Saturday, January 19, 2008

Crystallized Nostalgia

(Photo by Florence)

It is very cold today, but the sun is strong. The snow is clear, except for a few tire tracks and animal prints. Everything that can hold a bit of ice, holds onto it, as if suspended in time. I think of "The Nutcracker" but can't quite hear the music like I used to. Nutcracker music always makes me a bit sad because it reminds me of when I was a dancer, and I think back on the December rehearsals, sewing ribbons on pointe shoes, theater lights and hair pulled back so tightly it hurt. Nothing but ballet existed for me then, and I wanted the dancer's life so much that I would sacrifice everything to have it. But then, God had other plans for me. A stress fracture ended not only my perhaps career, but vigorous dancing forever. I still remember when the doctor called. I was standing in front of the Christmas tree staring at the red and green and blue lights, how I was silent and without somewhere to rush off to for the first time in years. Oh, how menacing that silence was, so that I couldn't even cry until days later. And then I cried for weeks.
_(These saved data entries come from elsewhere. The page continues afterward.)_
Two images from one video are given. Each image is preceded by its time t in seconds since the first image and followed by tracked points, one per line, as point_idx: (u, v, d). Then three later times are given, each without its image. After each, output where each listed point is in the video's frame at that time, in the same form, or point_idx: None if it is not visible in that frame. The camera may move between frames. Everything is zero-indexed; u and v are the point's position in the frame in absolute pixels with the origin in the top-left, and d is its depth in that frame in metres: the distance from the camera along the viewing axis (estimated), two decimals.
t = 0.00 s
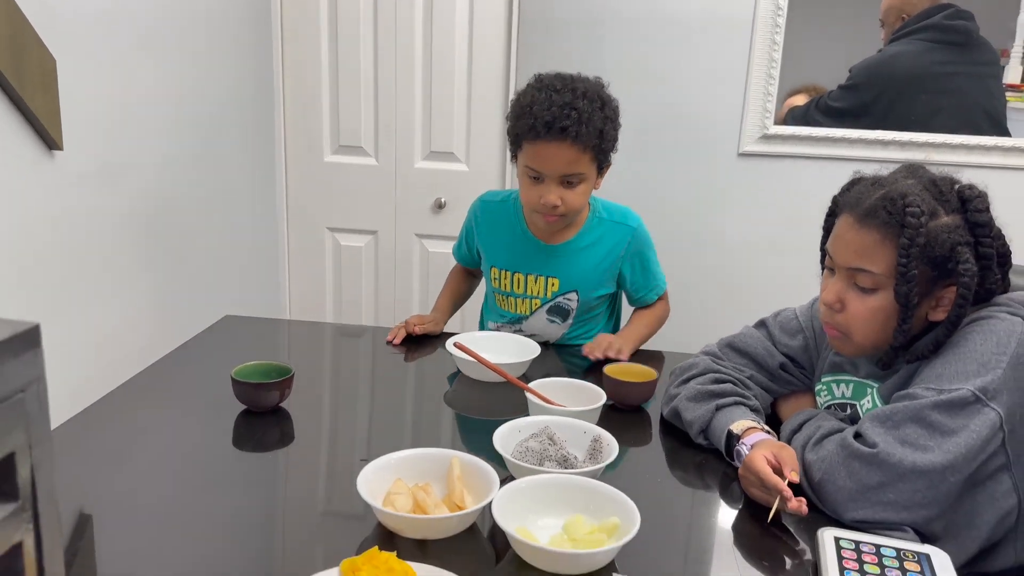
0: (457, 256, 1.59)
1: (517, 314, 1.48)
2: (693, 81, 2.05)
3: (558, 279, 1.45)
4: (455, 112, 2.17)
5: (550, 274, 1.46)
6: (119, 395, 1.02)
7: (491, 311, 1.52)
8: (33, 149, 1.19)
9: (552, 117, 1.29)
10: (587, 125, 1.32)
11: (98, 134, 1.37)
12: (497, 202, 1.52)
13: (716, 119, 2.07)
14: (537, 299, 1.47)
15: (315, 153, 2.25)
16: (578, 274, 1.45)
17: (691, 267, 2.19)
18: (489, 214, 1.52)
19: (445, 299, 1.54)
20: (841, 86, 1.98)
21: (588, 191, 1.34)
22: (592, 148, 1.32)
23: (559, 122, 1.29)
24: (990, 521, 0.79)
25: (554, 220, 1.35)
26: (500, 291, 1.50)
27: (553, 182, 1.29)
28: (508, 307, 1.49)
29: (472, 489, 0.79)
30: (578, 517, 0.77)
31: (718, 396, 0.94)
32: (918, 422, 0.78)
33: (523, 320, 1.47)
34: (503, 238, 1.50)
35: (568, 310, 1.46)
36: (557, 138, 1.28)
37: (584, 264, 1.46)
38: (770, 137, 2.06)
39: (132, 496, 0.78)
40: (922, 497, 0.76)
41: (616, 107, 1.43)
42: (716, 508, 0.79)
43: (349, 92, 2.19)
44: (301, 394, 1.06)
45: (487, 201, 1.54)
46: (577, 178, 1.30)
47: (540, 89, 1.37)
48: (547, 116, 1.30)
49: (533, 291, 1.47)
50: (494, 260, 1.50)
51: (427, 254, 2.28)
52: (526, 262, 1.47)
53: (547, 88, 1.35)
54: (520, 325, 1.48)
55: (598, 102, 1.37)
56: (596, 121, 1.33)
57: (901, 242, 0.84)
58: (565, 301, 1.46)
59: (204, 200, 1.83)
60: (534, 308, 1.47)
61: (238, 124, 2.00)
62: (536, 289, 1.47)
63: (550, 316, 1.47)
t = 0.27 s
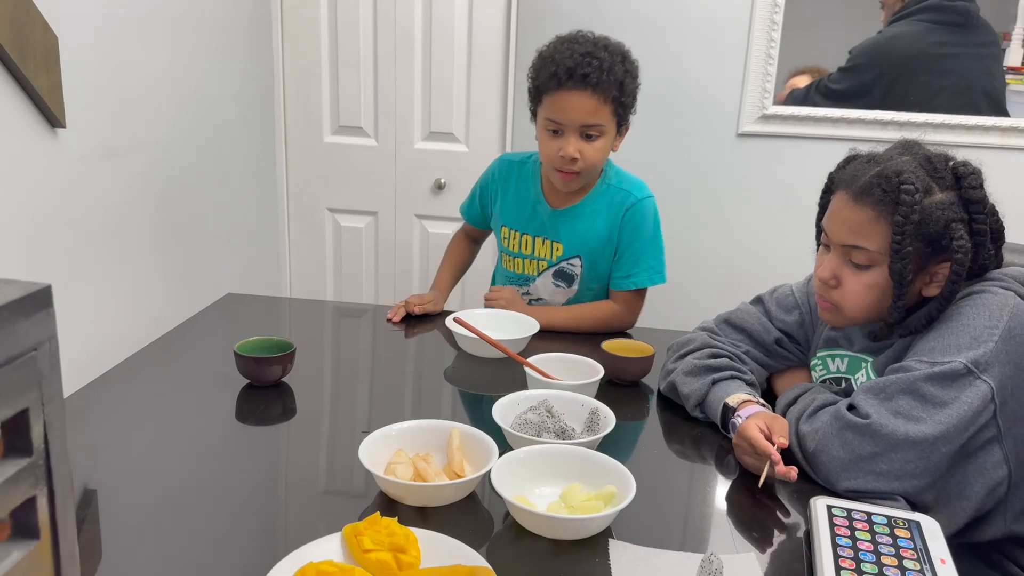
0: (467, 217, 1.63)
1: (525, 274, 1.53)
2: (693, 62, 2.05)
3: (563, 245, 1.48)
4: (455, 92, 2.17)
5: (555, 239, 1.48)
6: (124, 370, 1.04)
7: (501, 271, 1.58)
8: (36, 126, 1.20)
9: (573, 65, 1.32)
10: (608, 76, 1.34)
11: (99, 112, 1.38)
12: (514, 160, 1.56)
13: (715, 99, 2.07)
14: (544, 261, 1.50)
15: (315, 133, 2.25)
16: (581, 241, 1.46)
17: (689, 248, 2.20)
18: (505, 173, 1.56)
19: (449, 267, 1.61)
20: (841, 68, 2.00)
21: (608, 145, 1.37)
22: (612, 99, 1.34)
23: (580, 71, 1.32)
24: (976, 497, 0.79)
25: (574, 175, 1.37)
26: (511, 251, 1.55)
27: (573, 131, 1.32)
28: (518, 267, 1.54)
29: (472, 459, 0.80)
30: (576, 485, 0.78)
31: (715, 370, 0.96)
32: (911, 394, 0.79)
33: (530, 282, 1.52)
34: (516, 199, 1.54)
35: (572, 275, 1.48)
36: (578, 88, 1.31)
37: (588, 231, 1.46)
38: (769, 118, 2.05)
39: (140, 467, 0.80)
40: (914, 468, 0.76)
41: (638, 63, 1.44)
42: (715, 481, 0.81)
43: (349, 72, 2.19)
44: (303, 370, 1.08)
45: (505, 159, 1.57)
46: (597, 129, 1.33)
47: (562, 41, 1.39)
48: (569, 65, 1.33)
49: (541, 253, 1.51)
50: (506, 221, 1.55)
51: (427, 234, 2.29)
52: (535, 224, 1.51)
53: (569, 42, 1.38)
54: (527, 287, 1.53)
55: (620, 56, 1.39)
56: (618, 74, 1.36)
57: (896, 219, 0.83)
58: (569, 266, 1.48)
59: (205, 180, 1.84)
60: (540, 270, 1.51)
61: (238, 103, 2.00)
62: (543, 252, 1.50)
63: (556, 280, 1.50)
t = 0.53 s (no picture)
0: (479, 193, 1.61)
1: (534, 266, 1.53)
2: (693, 39, 2.04)
3: (576, 240, 1.47)
4: (455, 69, 2.16)
5: (569, 235, 1.47)
6: (127, 343, 1.05)
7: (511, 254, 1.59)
8: (36, 100, 1.21)
9: (606, 56, 1.29)
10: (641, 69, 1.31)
11: (100, 87, 1.38)
12: (535, 148, 1.52)
13: (715, 77, 2.06)
14: (554, 255, 1.50)
15: (314, 111, 2.25)
16: (596, 241, 1.45)
17: (688, 228, 2.21)
18: (524, 159, 1.53)
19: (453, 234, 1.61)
20: (841, 49, 1.99)
21: (637, 141, 1.34)
22: (644, 94, 1.31)
23: (613, 62, 1.29)
24: (971, 467, 0.80)
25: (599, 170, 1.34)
26: (523, 241, 1.54)
27: (602, 126, 1.29)
28: (527, 257, 1.54)
29: (471, 429, 0.82)
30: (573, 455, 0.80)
31: (711, 344, 0.97)
32: (904, 367, 0.80)
33: (539, 271, 1.53)
34: (534, 190, 1.51)
35: (582, 270, 1.49)
36: (609, 81, 1.28)
37: (604, 230, 1.45)
38: (768, 95, 2.05)
39: (146, 437, 0.81)
40: (906, 438, 0.78)
41: (672, 58, 1.41)
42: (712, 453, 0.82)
43: (348, 48, 2.18)
44: (305, 345, 1.09)
45: (527, 145, 1.54)
46: (626, 126, 1.30)
47: (595, 32, 1.36)
48: (601, 56, 1.30)
49: (552, 247, 1.50)
50: (522, 210, 1.53)
51: (427, 212, 2.29)
52: (550, 217, 1.49)
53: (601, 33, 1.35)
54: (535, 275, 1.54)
55: (654, 50, 1.36)
56: (650, 69, 1.33)
57: (892, 195, 0.83)
58: (579, 261, 1.48)
59: (205, 156, 1.84)
60: (550, 263, 1.51)
61: (237, 79, 2.00)
62: (554, 246, 1.50)
63: (565, 274, 1.50)
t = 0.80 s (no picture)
0: (490, 167, 1.60)
1: (543, 246, 1.55)
2: (696, 11, 2.02)
3: (586, 228, 1.47)
4: (455, 41, 2.14)
5: (580, 223, 1.47)
6: (130, 311, 1.06)
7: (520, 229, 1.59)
8: (36, 68, 1.20)
9: (631, 52, 1.25)
10: (665, 67, 1.27)
11: (101, 56, 1.37)
12: (551, 133, 1.50)
13: (717, 50, 2.04)
14: (563, 240, 1.51)
15: (314, 83, 2.23)
16: (607, 231, 1.46)
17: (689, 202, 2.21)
18: (539, 143, 1.51)
19: (459, 204, 1.61)
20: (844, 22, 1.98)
21: (654, 141, 1.31)
22: (666, 94, 1.28)
23: (638, 59, 1.24)
24: (967, 434, 0.81)
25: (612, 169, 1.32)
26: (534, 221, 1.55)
27: (621, 124, 1.26)
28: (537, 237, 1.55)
29: (472, 394, 0.83)
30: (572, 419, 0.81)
31: (711, 314, 0.97)
32: (903, 333, 0.80)
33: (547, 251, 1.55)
34: (548, 176, 1.50)
35: (590, 255, 1.51)
36: (632, 79, 1.25)
37: (615, 222, 1.45)
38: (770, 68, 2.03)
39: (151, 403, 0.82)
40: (903, 404, 0.78)
41: (696, 53, 1.37)
42: (708, 420, 0.83)
43: (347, 19, 2.15)
44: (306, 314, 1.10)
45: (542, 128, 1.51)
46: (645, 125, 1.27)
47: (620, 22, 1.31)
48: (626, 51, 1.25)
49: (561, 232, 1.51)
50: (534, 193, 1.53)
51: (428, 185, 2.29)
52: (562, 205, 1.49)
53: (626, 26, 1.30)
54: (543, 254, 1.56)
55: (679, 46, 1.32)
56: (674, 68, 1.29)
57: (895, 165, 0.83)
58: (588, 247, 1.50)
59: (205, 128, 1.83)
60: (559, 246, 1.53)
61: (235, 50, 1.98)
62: (564, 232, 1.50)
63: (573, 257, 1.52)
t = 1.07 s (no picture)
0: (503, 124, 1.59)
1: (547, 208, 1.53)
2: None
3: (591, 191, 1.46)
4: (454, 15, 2.11)
5: (585, 184, 1.46)
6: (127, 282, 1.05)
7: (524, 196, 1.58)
8: (30, 36, 1.19)
9: (599, 38, 1.19)
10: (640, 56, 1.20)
11: (97, 25, 1.36)
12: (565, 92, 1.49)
13: (719, 26, 2.02)
14: (567, 202, 1.50)
15: (311, 58, 2.21)
16: (611, 195, 1.45)
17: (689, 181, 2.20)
18: (553, 101, 1.50)
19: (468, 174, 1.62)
20: None
21: (622, 128, 1.28)
22: (635, 84, 1.21)
23: (603, 48, 1.19)
24: (967, 404, 0.81)
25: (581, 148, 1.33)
26: (541, 180, 1.54)
27: (584, 112, 1.25)
28: (542, 197, 1.54)
29: (471, 365, 0.82)
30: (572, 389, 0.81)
31: (711, 286, 0.97)
32: (904, 303, 0.80)
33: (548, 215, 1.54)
34: (558, 134, 1.49)
35: (591, 222, 1.49)
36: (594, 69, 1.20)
37: (620, 186, 1.43)
38: (772, 43, 2.01)
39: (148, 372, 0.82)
40: (903, 374, 0.78)
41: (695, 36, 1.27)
42: (707, 390, 0.83)
43: None
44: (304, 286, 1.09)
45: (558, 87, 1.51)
46: (609, 114, 1.24)
47: None
48: (596, 38, 1.20)
49: (567, 193, 1.50)
50: (544, 151, 1.53)
51: (427, 162, 2.27)
52: (570, 165, 1.48)
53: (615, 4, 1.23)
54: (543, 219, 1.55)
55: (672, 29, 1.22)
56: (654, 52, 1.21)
57: (900, 136, 0.81)
58: (590, 212, 1.48)
59: (203, 101, 1.81)
60: (562, 208, 1.51)
61: (231, 22, 1.95)
62: (569, 193, 1.49)
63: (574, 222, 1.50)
When I came out of it, it was as if I had woken from a heavy sleep. I slept in on Saturday morning. I ate something besides yogurt and Macintosh apples. I really read John Donne, and not to just to answer the section end questions. I took up piano and started writing again. I had time to socialize.

I try to remember this - that on the other side of despair is unexpected joy. This morning, Pavel and Sasha were still sleeping, and I made myself a latte, crawled back into bed and savored my coffee as the light streamed through the blinds onto my face. Fourteen years ago I stopped dancing. Never did I think this would be my life all those years ago. For a dancer, thirty is when one's career is coming to an end. Today I feel life is just beginning - that I finally know who I am and that my identity is no longer dependent on what I can list beside my name. It is a good feeling. As much as I miss dancing, I wouldn't trade that moment this morning for the title role in Giselle with ABT.

Again - Glory be to God for all things! I'm glad I can say it and mean it.